There have been signs for days, but we see a few signs most springs. On Wednesday there were a few in the driveway, but Wednesday it had turned cold. Thursday, they I just saw smaller pieces of the ones I saw the day before. There was still no sign of them this morning, when I went in to town and the farmer’s market. When I got home, though, it was certain. They’re back.
This is now a cicada swarm year in central North Carolina.
Cicada’s are the sound of the south in summer, my mind. On a hot evening in the summer, they buzz in the trees. You can hear them individually, one in that tree, two over there. So-called annual cicada are an every year event, with life cycles of two or three years, they make their appearance every summer, and it lasts all summer.

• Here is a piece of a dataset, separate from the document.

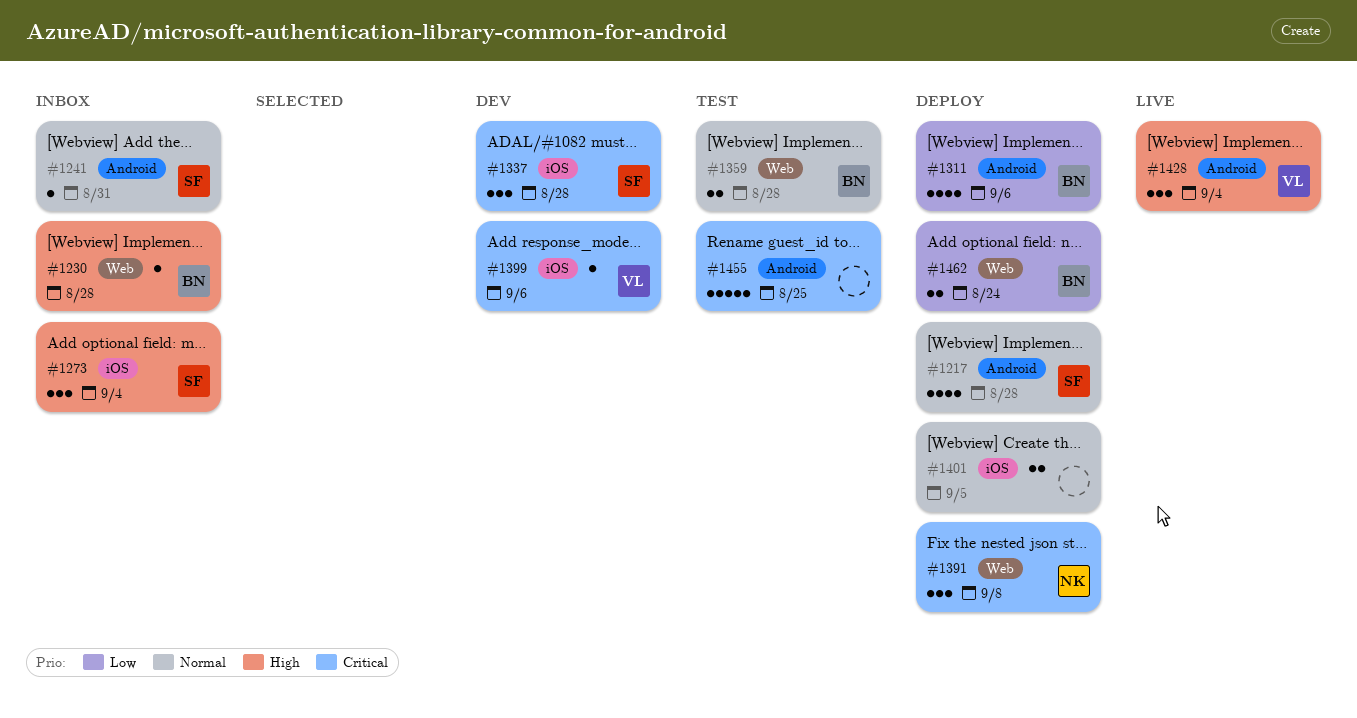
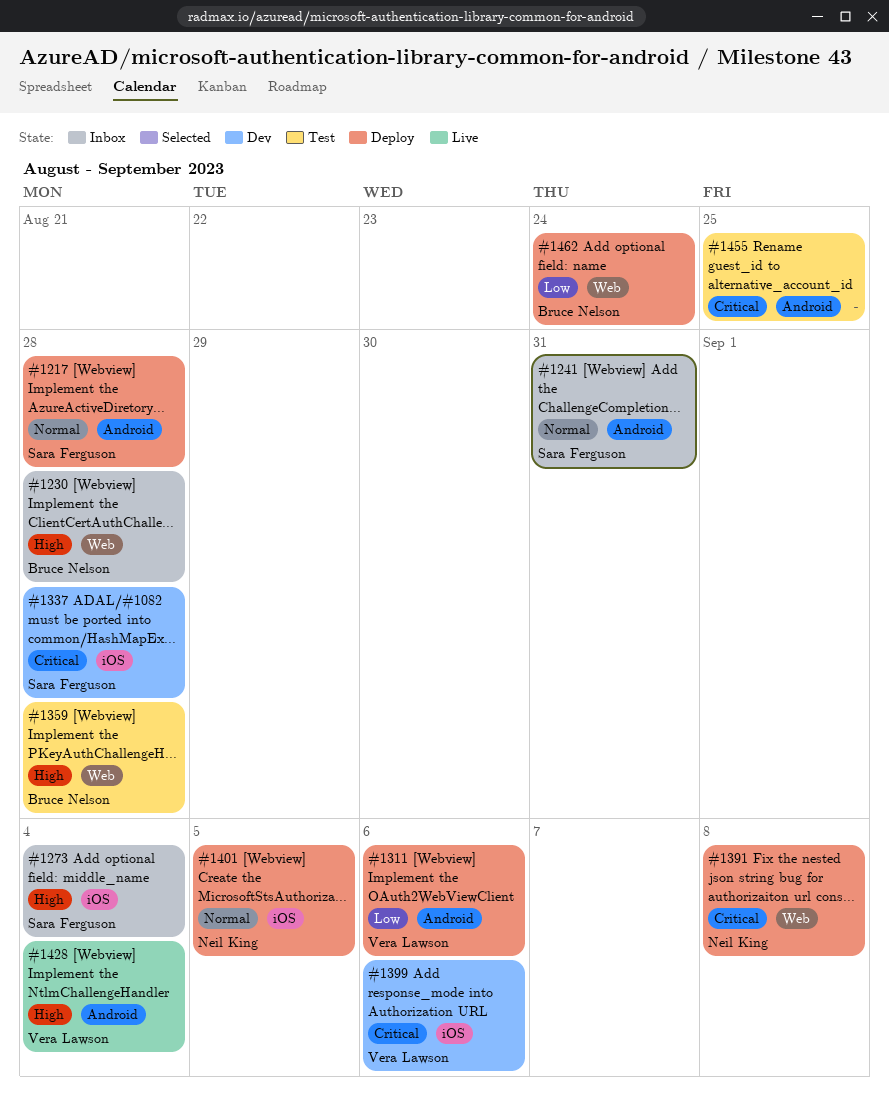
#1311, owner: Bruce Nelson -> Vera Lawson
#1359, priority: Normal -> High
#1401, owner: none -> Neil King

In the dog days, in the South, the evening air envelopes and caresses you, a thick sensuous mélange, part steam bath, part scents of the honeysuckle and the night blooming nicotiania. Fireflies do their mating dance, the males rising off the lawn flashing until as the females beacon them back down. Dog-day cicada’s are just a part of the enveloping warmth, not really separate, as candlelight might be part of a warm bath, separate, but inseparable when present.
These are not dog-day cicadas, today.
Periodic cicadas com earlier in the year, and they are pitiable creatures. They are slow, they are fat, they are the junk food of the avian world, and no bird can eat just one. They crawl out of the ground, and slowly up the trees, calling for a mate. That slow crawl, and that long mating song means that they cannot hide.
And yet, as slow as they are, as defenseless as they are, they are fashion plates. The have large eyes might be black or bright red., depending on the swarm. They have large iridescent wings, although I never see them fly. It’s a wonder that any survive the one or two days that they are above ground to reproduce.
What these guys do do, is they overwhelm the predators. Because the cicadas do not come every year, the birds do not, cannot, count on them. So many come at once that they overwhelm the ability of the birds to eat them. Nut trees do the same, as they have evolved for good years and bad years so some will escape the squirrels (and others). Nut trees will even communicate chemically at a distance, to align those good years and bad years; this reproduction strategy requires the whole community to participate. But good years for nut trees are not as distinctive as a good swarm of cicadas.
This afternoon, when I returned, it sounded first like the biggest motorcycle rally ever, still miles away, but revving over the hills. One year, I thought that a long threatened development along the river had started, and that dozens of caterpillar bulldozers must be re-arranging the woods. Today, after all the rough weather we have had, it sounds like a tornado, a couple miles away.
Up close, at the edge of the yard, the sound is the same as on a summer’s eve, with individuals calling from the trees. The swarm, though, now that is an eerie sound that does not let up. Yes, they’re back.